* [Your objective]: Rename "Compleet" to "Volledig" throughout the lines from the start of the data through the line containing "Meer informatie". Return only those lines, with nothing else changed.

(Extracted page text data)
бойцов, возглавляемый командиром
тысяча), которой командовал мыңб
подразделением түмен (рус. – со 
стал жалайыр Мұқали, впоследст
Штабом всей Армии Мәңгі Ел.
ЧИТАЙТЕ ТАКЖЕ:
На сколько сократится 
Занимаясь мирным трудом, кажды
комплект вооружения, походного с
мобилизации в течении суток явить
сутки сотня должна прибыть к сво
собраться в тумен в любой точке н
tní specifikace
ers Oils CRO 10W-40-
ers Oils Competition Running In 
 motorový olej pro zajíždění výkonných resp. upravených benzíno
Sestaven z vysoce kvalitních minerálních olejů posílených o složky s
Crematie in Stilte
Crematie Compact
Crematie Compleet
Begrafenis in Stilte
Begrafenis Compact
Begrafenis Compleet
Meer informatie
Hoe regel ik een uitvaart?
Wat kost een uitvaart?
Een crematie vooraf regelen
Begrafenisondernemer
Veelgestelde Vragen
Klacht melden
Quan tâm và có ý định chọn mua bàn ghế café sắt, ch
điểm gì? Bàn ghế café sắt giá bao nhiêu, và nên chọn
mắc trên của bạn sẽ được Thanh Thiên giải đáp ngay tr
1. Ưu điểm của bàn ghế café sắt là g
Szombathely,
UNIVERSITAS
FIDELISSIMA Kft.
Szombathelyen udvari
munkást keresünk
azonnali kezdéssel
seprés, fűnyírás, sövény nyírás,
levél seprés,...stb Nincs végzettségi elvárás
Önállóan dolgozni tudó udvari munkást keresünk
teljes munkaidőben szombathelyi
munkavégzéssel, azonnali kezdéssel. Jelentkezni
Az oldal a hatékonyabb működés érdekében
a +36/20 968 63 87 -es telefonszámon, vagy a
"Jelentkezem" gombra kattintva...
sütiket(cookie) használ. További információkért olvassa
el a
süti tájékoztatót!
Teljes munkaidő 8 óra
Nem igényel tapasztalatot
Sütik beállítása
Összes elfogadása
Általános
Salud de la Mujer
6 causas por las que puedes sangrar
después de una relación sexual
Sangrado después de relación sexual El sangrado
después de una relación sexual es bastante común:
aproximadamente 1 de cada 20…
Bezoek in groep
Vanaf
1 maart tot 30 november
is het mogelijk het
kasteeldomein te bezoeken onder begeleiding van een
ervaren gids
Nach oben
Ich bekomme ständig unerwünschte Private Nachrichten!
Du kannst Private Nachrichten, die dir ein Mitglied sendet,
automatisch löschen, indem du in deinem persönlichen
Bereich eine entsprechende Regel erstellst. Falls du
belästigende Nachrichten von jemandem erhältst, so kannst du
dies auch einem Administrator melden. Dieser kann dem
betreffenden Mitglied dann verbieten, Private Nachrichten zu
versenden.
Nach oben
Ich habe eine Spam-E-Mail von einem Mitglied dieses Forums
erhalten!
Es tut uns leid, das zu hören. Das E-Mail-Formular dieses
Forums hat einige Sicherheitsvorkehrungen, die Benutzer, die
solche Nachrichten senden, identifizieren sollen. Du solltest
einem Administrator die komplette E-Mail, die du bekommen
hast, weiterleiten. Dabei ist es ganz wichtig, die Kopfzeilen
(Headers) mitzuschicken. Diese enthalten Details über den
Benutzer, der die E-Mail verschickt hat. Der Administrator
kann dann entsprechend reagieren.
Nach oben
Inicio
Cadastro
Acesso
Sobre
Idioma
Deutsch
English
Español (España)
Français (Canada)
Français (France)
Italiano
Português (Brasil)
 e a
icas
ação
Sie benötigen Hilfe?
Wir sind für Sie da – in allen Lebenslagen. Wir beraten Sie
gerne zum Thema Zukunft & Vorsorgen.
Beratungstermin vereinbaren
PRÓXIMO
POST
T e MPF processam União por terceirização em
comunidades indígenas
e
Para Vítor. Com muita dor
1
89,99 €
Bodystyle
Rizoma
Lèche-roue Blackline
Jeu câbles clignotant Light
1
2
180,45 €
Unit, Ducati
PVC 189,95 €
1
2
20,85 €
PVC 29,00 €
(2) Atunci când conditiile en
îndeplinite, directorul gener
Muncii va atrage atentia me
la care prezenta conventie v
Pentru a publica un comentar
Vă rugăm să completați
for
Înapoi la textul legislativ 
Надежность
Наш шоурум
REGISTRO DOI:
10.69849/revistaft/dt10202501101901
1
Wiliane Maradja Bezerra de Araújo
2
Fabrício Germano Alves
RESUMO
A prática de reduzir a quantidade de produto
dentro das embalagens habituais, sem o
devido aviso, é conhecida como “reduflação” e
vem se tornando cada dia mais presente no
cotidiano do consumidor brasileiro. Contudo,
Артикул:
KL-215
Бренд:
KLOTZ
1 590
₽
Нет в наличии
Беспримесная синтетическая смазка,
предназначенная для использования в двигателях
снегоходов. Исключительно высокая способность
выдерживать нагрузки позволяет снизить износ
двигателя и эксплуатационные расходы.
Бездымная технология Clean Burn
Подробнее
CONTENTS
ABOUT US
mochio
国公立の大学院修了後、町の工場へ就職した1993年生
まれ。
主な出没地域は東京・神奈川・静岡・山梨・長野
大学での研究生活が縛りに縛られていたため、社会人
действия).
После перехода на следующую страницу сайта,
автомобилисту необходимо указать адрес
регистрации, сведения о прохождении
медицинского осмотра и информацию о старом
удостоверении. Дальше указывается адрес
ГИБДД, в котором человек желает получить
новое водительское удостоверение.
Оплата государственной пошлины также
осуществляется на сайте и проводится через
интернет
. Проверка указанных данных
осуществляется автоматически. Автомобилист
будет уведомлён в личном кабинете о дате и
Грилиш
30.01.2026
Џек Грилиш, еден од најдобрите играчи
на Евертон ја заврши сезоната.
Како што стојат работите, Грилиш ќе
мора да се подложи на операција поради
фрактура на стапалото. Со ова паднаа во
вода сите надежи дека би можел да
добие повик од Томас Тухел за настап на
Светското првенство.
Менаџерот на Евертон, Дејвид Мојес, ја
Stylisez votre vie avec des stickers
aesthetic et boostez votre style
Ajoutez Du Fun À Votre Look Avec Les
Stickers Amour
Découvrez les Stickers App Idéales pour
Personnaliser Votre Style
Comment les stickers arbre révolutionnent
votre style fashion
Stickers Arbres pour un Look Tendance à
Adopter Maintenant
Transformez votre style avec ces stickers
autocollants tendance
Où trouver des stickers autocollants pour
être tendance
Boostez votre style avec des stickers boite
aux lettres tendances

* [Your solution]:
бойцов, возглавляемый командиром
тысяча), которой командовал мыңб
подразделением түмен (рус. – со 
стал жалайыр Мұқали, впоследст
Штабом всей Армии Мәңгі Ел.
ЧИТАЙТЕ ТАКЖЕ:
На сколько сократится 
Занимаясь мирным трудом, кажды
комплект вооружения, походного с
мобилизации в течении суток явить
сутки сотня должна прибыть к сво
собраться в тумен в любой точке н
tní specifikace
ers Oils CRO 10W-40-
ers Oils Competition Running In 
 motorový olej pro zajíždění výkonných resp. upravených benzíno
Sestaven z vysoce kvalitních minerálních olejů posílených o složky s
Crematie in Stilte
Crematie Compact
Crematie Volledig
Begrafenis in Stilte
Begrafenis Compact
Begrafenis Volledig
Meer informatie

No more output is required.